- **Provided passage**
A recent study headed by the Albert Einstein College of Medicine, of the Yeshiva University shows an association of low Vitamin D levels and allergies in children. This was published in a Journal of Allergy and Clinical Immunology research paper.
A cautionary note, by Michael Melamed, M.D., M.H.S., an assistant professor of medicine and of epidemiology and population heath at Albert Einstein, points out once again, this is only an association, and does not provide any proof that Vitamin D deficiency causes allergies in children. In any case, the present recommended daily dietary amount is 600 IU’s of Vit. D, which should keep children from having a lack of the vitamin.
The research for this paper included 3,100 children, and another test group of 3,400 adults. The study looked at the serum levels of Vitamin D in blood among all subjects during the period of 2005 to 2006. The samples for the paper came from the National Health and Nutrition Examination Survey, the NHANES. This program assesses the health and nutrition of children and adults in the U.S. By measuring the Immunoglobulin E, the IgE, a protein which is created as the immune system responds to allergies, and was among the tests in which it assessed the sensitivity to seventeen different allergies.

- **Data extract**
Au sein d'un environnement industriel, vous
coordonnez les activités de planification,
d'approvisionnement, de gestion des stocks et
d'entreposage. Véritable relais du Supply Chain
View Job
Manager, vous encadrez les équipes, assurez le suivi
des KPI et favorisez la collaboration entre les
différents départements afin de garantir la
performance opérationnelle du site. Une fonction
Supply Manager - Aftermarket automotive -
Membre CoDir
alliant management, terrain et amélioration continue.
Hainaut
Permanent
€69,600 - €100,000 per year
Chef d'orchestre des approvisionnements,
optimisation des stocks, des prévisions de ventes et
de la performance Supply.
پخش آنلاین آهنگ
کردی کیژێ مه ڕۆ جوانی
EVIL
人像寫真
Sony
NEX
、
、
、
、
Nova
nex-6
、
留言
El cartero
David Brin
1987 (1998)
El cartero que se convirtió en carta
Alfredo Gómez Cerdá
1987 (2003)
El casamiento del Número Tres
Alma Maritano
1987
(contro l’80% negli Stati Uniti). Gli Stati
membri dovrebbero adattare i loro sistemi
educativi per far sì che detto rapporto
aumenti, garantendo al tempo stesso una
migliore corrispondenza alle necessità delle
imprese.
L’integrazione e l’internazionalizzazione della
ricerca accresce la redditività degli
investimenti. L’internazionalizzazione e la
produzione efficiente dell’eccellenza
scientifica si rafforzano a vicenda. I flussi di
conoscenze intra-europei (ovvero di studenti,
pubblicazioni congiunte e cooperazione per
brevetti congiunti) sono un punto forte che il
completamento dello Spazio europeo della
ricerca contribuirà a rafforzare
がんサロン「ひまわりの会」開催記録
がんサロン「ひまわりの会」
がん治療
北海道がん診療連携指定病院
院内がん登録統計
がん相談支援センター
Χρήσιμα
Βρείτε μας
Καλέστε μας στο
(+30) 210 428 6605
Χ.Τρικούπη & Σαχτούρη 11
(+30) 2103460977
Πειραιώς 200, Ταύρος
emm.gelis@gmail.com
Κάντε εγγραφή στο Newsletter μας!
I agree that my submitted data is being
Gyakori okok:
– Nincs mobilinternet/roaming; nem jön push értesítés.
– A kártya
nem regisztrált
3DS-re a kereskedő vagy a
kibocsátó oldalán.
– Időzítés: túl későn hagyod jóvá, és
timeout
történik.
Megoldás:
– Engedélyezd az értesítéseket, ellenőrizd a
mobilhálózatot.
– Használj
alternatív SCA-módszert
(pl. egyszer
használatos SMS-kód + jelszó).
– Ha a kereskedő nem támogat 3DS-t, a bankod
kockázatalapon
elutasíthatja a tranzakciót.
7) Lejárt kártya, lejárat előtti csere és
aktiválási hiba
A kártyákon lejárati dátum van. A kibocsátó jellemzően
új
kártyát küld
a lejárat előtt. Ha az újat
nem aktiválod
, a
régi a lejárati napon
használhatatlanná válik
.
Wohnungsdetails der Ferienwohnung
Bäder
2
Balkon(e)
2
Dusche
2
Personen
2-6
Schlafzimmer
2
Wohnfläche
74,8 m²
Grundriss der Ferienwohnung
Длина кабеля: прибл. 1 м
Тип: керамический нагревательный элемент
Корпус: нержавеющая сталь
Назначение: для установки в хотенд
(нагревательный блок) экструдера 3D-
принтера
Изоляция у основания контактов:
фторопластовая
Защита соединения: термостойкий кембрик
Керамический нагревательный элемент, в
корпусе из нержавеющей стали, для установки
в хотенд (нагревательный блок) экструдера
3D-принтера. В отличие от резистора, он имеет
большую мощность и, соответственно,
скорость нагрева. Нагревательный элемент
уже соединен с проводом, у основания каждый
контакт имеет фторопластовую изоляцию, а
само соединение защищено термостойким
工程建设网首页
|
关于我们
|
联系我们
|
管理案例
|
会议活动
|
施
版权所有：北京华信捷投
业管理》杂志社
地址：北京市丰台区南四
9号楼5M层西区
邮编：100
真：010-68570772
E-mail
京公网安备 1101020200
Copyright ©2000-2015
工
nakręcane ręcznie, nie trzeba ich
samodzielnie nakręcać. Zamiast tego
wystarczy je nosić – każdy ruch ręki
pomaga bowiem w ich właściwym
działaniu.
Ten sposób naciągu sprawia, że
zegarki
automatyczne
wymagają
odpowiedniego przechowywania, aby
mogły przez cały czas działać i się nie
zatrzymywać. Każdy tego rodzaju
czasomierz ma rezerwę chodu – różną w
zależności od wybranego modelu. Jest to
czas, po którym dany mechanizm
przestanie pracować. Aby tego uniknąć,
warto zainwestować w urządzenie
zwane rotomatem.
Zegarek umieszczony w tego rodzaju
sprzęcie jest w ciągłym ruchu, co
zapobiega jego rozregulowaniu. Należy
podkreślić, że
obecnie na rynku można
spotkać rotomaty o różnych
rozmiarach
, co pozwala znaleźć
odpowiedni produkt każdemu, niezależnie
---
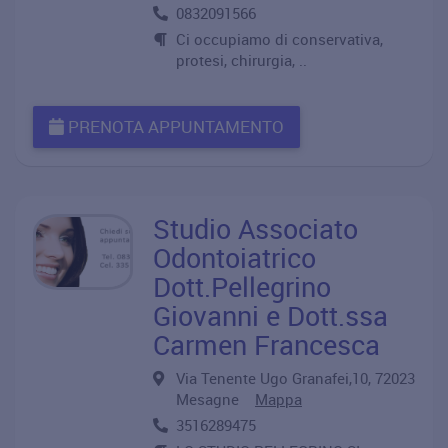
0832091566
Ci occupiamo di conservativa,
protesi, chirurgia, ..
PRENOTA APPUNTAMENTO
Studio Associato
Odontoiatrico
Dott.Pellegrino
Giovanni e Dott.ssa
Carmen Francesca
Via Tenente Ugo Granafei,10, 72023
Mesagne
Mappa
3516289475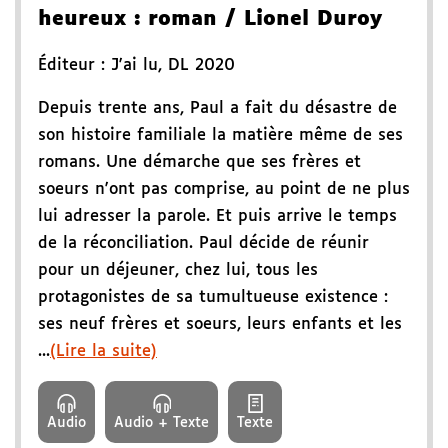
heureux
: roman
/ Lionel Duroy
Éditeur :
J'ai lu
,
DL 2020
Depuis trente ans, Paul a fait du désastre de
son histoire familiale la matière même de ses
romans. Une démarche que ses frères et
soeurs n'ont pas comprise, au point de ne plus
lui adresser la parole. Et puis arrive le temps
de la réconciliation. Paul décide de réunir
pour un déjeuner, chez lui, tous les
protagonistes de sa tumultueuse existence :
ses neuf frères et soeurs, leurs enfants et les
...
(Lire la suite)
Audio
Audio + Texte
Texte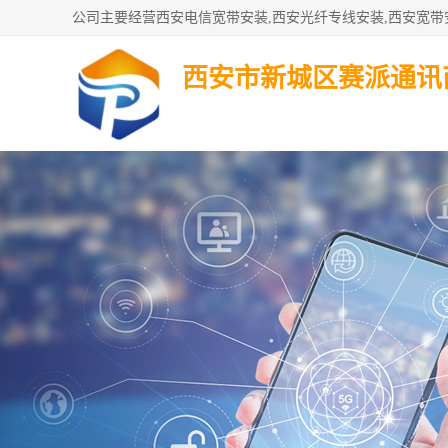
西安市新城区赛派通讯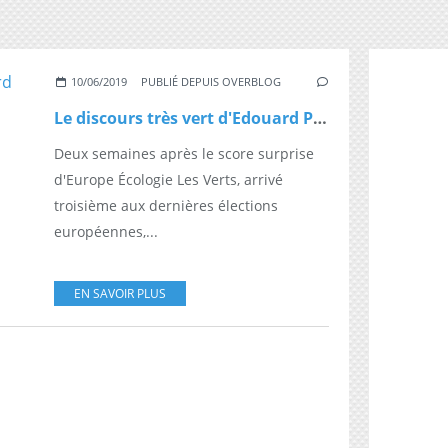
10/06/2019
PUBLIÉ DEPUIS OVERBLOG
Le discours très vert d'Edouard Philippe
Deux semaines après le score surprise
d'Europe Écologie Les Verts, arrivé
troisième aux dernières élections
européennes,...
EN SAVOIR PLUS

- **Task A**
List every number in the vitamin D passage, whether it is written in digits or spelled out in words.
- **Task B**
Duplicate the section of the vitamin D passage from "A recent study" up to and including "Immunology research paper.".

- **Task output A**
600
3,100
3,400
2005
2006
seventeen

- **Task output B**
A recent study headed by the Albert Einstein College of Medicine, of the Yeshiva University shows an association of low Vitamin D levels and allergies in children. This was published in a Journal of Allergy and Clinical Immunology research paper.